秋になると食卓にのぼることが多くなる「さんま」。
香ばしく焼けた皮の香りがふわっと立ち上ってくると、それだけでご飯がすすみそうですよね。
外で炭火を使って焼くさんまの美味しさは格別で、秋の風物詩として楽しみにしている方も多いのではないでしょうか。
ところで、そんなさんまを食べるときにふと疑問に思うのが、「内臓って食べるのが普通なの?」ということ。
内臓の部分は苦味があって好き嫌いが分かれますし、家庭や地域によっても食べ方が違うかもしれません。
私自身も最初はちょっと抵抗がありましたが、調べてみるとさんまの内臓には栄養がたっぷりで、実はおいしく食べられる方法もあるんです。
今回は、そんなさんまの内臓について「食べるのが当たり前なのかどうか」という素朴な疑問から、内臓の栄養価についてのこと。
そして苦手な人でも楽しめる食べ方まで、やわらかい言葉でわかりやすくご紹介していきます。
この記事を読み終わるころには、さんまの内臓に対する見方が少し変わっているかもしれませんよ。
さんまの内臓って食べるもの?それとも残すもの?
内臓まで食べるのは昔からの習慣?
昔からさんまを丸ごと焼いて、頭から尾までぺろりと食べる人は少なくありません。
とくに漁村や海の近くに住んでいる人たちの間では、新鮮なさんまをまるごと味わうのが当たり前で、内臓までしっかり食べるのが一般的な習慣になっていました。
中でも内臓の部分、特に「ワタ」と呼ばれる部分は、独特のほろ苦さがあり、それが好きだという人も少なくないんです。
この苦みが、お酒のおつまみにもぴったりで、居酒屋などでも人気の一品になっています。
また、年配の方の中には「内臓まで食べないともったいない」と感じている人も多く、子どものころから自然と内臓も含めて食べる習慣が根づいていたという話も聞かれます。
こうした家庭の味や昔ながらの食べ方は、代々引き継がれてきた食文化の一部ともいえますね。
食べない派の理由もある
一方で、「苦くて苦手」「なんとなく食べにくい」と感じて、内臓を残す人もいます。
特に子どものころに内臓を食べて「苦かった」「生臭かった」という印象が残ってしまうと、大人になっても自然と避けてしまう傾向があります。

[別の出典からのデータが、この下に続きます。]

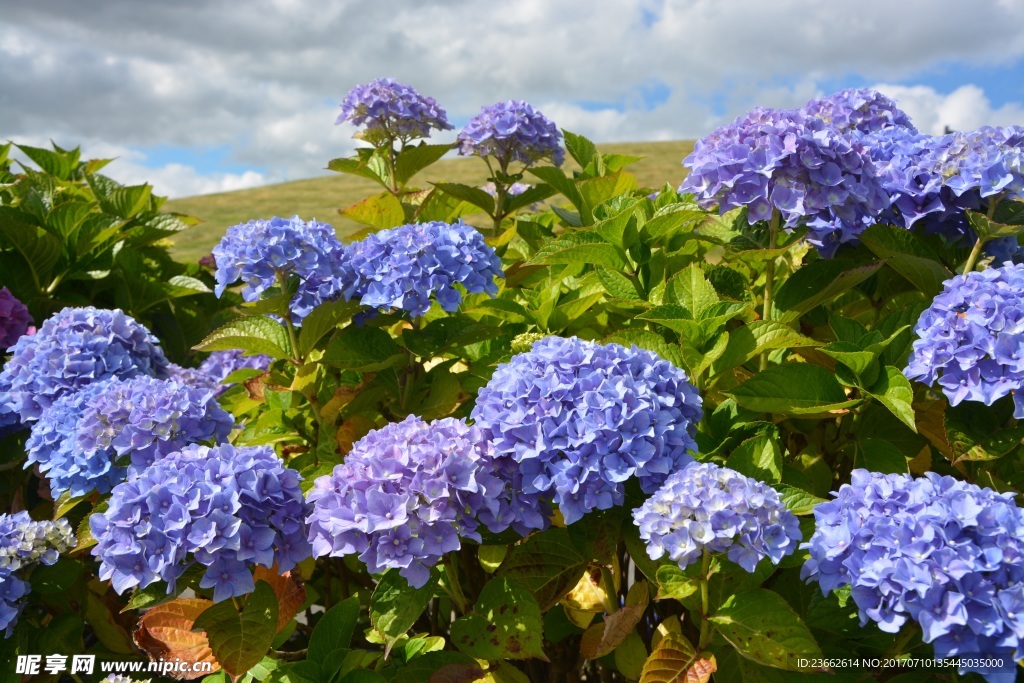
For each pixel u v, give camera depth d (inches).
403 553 76.1
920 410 104.2
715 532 69.9
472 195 152.4
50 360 118.6
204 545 74.1
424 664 88.5
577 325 125.9
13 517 97.3
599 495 80.0
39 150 219.1
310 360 115.9
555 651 108.7
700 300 104.1
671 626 89.8
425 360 113.5
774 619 74.8
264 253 101.7
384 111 165.5
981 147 107.3
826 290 105.3
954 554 64.9
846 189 100.3
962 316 89.6
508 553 96.0
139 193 199.3
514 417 81.9
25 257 165.6
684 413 89.2
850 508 73.3
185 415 98.0
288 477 82.8
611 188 142.3
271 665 92.7
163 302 205.3
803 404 96.4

また、見た目や食感に抵抗を感じる人もいて、「内臓=グロテスク」というイメージから敬遠してしまうことも。
調理方法によっては内臓のクセが強く出ることもあるため、食べ慣れていない人にはハードルが高く感じるのかもしれません。
でも、それにはちゃんと理由があって、味覚は年齢とともに変わるといわれています。
子どものころには苦手だった味でも、大人になるにつれて「おいしい」と感じられるようになることもあるんです。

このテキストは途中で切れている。